**TRECHO FORNECIDO**
Interessante notar é que essa atuação do governo cubano insere para as relações internacionais o tema da revolução, dando indícios sobre a possibilidade de se pensar a interação entre os Estados de uma outra forma. Esse é um aspecto muitas vezes desconsiderado pelo pensamento político voltado para as relações internacionais. Na maioria dos casos, a teoria política que trata das relações entre os Estados se restringe aos acordos puramente institucionais e formais. Destacando os aspectos jurídicos existentes nos diversos aparelhos estatais, sem abrir a possibilidade de se pensar laços que priorizem justamente a ruptura com tais estruturas.

Diferentemente da fórmula adotada pelos soviéticos, fundada na tática da ocupação territorial e na imposição política sobre seus vizinhos, numa tentativa desesperada para ampliar o “socialismo” pelo mundo, Cuba se posicionou de modo que as particularidades dos países auxiliados não foram agredidas. Esse é um dado importante que demonstra a possibilidade de entender as relações internacionais a partir de um outro olhar, mais próximo da tentativa de superar as contradições geradas pelo capitalismo, em escala mundial.

De qualquer maneira, esse período em que Cuba se tornou “porta-voz” dos países periféricos, não teve longa duração. Com a crise do bloco soviético, entre finais da década de 1980 e início dos anos 90, a dependência da Ilha em relação a Moscou ficou evidente. Agora, a ajuda vinda do Leste europeu seria drasticamente cortada. O Ocidente capitalista, liderado pelos EUA, passava a ser a única referência aos demais povos do mundo. Cuba e seu governo sentem rapidamente tal alteração geopolítica. Como o autor aponta, em decorrência do novo cenário, entre os anos de 1989 e 1991, o governo da Ilha trouxe de volta ao país cerca de 300 mil cubanos em combates na África, Ásia e América Latina.

No entanto, o aspecto mais dramático desse novo cenário histórico, terá como alvo a própria população cubana. O fim dos auxílios econômicos, originados do Leste europeu, transformou radicalmente o cotidiano dos cubanos. Como pode ser visto no livro:

esse processo acabou comprometendo o país de inúmeras formas. Em vários lugares a água passou a ser bombeada por moinhos de vento, uma técnica medieval. O impacto social foi enorme: dependendo da região ou período, o transporte público foi reduzido ou se converteu em irregular ou simplesmente deixou de funcionar, fazendo com que a população fosse a pé ou de bicicleta para seu trabalho… (SILVA, 2012: 148).

**O QUE FAZER**
A. No trecho sobre Cuba, transforme em uma lista curta o parágrafo que começa com "De qualquer maneira", sem perder os fatos principais.
B. Transcreva sem alterações a parte do trecho sobre Cuba que começa nas palavras "Diferentemente da fórmula" e vai até "em escala mundial.", inclusive.
C. Dê continuidade ao trecho sobre Cuba a partir da última frase dele.

**DADOS FORNECIDOS**

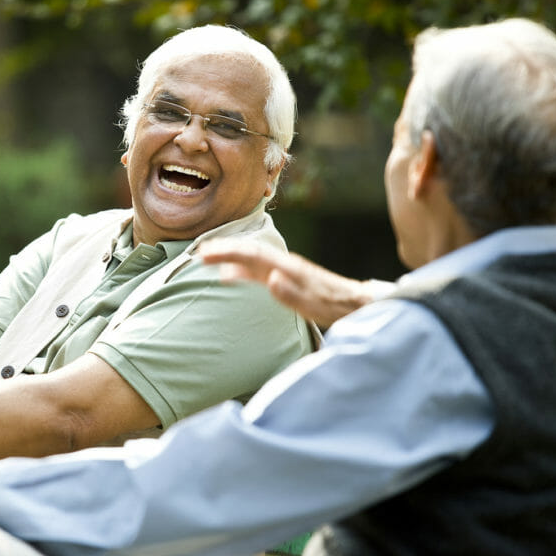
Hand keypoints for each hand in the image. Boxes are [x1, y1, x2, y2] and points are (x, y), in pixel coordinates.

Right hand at [199, 238, 373, 327]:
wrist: (356, 303)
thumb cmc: (335, 306)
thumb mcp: (315, 304)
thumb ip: (293, 293)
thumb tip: (271, 278)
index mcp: (288, 268)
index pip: (252, 255)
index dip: (227, 252)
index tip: (206, 254)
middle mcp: (284, 265)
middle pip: (249, 252)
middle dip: (224, 250)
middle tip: (199, 252)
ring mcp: (285, 271)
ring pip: (251, 259)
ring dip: (229, 257)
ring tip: (207, 259)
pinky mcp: (286, 279)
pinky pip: (257, 270)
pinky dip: (239, 269)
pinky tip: (230, 275)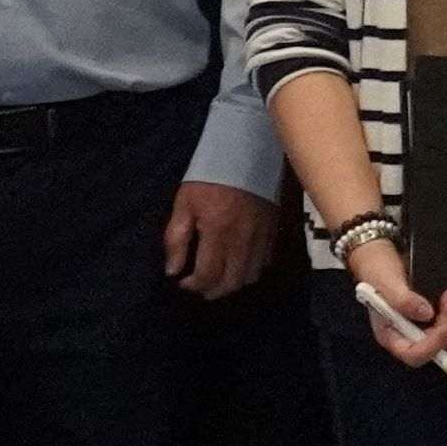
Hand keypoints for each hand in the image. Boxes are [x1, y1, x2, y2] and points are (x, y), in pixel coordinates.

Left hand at [165, 180, 283, 297]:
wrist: (246, 154)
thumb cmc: (209, 178)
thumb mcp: (184, 203)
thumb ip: (176, 239)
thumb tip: (172, 271)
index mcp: (218, 233)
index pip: (208, 275)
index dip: (193, 286)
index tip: (182, 282)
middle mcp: (243, 241)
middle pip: (231, 283)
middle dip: (212, 291)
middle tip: (199, 286)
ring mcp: (262, 238)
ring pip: (251, 277)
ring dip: (233, 284)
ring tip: (219, 278)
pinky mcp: (273, 232)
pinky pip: (265, 263)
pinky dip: (250, 271)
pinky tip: (238, 264)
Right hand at [350, 261, 446, 368]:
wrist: (382, 258)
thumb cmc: (378, 272)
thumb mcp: (386, 283)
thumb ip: (402, 300)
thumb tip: (427, 314)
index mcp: (392, 335)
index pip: (415, 354)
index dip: (434, 343)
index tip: (445, 319)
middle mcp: (408, 338)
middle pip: (437, 348)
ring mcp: (423, 331)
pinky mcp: (435, 321)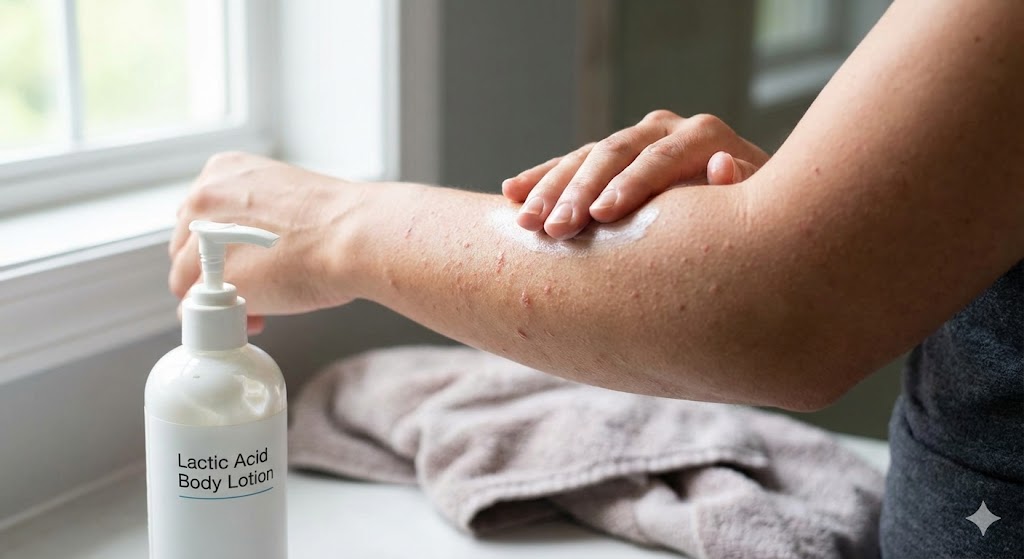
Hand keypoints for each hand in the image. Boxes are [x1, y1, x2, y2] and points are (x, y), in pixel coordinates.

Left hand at [169, 152, 355, 331]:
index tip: (245, 261)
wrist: (355, 236)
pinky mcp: (210, 283)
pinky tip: (251, 319)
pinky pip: (195, 312)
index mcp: (223, 171)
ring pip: (186, 281)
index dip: (221, 246)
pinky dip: (216, 323)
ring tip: (258, 306)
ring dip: (217, 298)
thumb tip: (251, 246)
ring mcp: (201, 241)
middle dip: (215, 272)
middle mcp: (203, 198)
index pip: (199, 217)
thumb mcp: (285, 197)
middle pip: (187, 248)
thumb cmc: (339, 221)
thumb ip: (255, 213)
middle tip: (254, 286)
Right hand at [502, 111, 767, 239]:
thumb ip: (741, 189)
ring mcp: (633, 141)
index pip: (660, 156)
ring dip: (551, 189)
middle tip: (555, 229)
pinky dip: (542, 180)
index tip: (603, 216)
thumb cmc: (752, 221)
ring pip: (585, 158)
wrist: (742, 219)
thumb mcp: (756, 210)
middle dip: (580, 192)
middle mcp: (664, 129)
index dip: (630, 185)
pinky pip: (570, 165)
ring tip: (525, 222)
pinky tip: (511, 194)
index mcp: (701, 136)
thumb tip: (721, 164)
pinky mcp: (610, 159)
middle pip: (615, 153)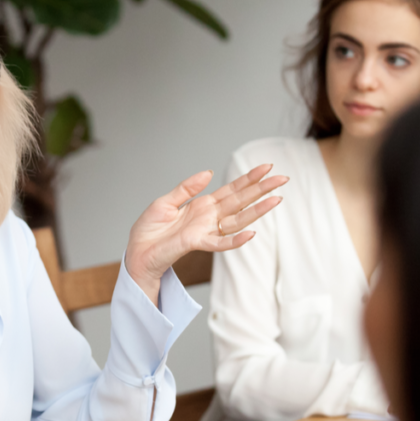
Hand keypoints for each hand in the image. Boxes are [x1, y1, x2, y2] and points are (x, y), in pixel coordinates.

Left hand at [125, 164, 287, 299]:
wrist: (136, 252)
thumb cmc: (149, 231)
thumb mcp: (165, 202)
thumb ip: (186, 188)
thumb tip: (208, 172)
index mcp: (202, 205)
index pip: (231, 190)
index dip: (249, 179)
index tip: (267, 167)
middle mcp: (209, 218)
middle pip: (240, 201)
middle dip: (261, 190)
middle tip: (282, 178)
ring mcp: (205, 231)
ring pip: (237, 220)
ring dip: (257, 211)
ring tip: (277, 200)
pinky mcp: (196, 243)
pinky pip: (220, 243)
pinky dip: (235, 240)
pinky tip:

**RESPOSTAS DO EXERCÍCIO**
A.
- O período em que Cuba foi "porta-voz" dos países periféricos durou pouco.
- Com a crise do bloco soviético, entre o fim dos anos 1980 e o começo dos anos 90, ficou clara a dependência da Ilha em relação a Moscou.
- A ajuda do Leste europeu seria cortada de forma drástica.
- O Ocidente capitalista, liderado pelos EUA, passou a ser a única referência para os outros povos do mundo.
- Cuba sentiu logo essa mudança: entre 1989 e 1991, o governo trouxe de volta cerca de 300 mil cubanos que estavam em combates na África, na Ásia e na América Latina.

B.
Diferentemente da fórmula adotada pelos soviéticos, fundada na tática da ocupação territorial e na imposição política sobre seus vizinhos, numa tentativa desesperada para ampliar o “socialismo” pelo mundo, Cuba se posicionou de modo que as particularidades dos países auxiliados não foram agredidas. Esse é um dado importante que demonstra a possibilidade de entender as relações internacionais a partir de um outro olhar, mais próximo da tentativa de superar as contradições geradas pelo capitalismo, em escala mundial.

C.
A falta, agora, do petróleo e demais elementos fundamentais para o funcionamento regular de setores essenciais da sociedade, gerou uma situação caótica para os cubanos.

Diante disso, o governo da Ilha foi obrigado a criar alternativas para sair da crise. E o fortalecimento da diplomacia foi um dos caminhos. A partir de agora, as relações externas cubanas não mais estariam pautadas na tentativa de fortalecer os movimentos revolucionários socialistas dos países periféricos, pois passara a ter como problema central a sobrevivência da própria Ilha. Lembrando que nos anos seguintes à revolução 1959, já tinha começado a vigorar o bloqueio econômico imposto pelos EUA sobre os cubanos. Portanto, sem a ajuda soviética, restava criar novas relações entre os demais países, respeitando os aspectos formais da diplomacia internacional, com o objetivo de conquistar apoio ao seu regime. Em certo sentido, essa nova forma do governo cubano em lidar com as relações internacionais foi bem sucedida. Em muitos momentos, a crítica ao embargo, imposto pelos norte-americanos, teve eco e apoio dos diversos governos representantes dos países.

Também em decorrência dessa nova configuração geopolítica, Cuba passa a se aproximar ainda mais dos países da América Latina. Como salienta o autor, o novo cenário histórico redefiniu as prioridades do regime cubano em relação aos seus contatos internacionais. E a América Latina se tornou o grande espaço geopolítico de atuação da diplomacia da Ilha. Durante a década de 1990, vários acordos de cooperação são assinados com países da região. Num certo sentido, Cuba contribui para a construção de relações mais independentes entre os países da América Latina e os Estados Unidos.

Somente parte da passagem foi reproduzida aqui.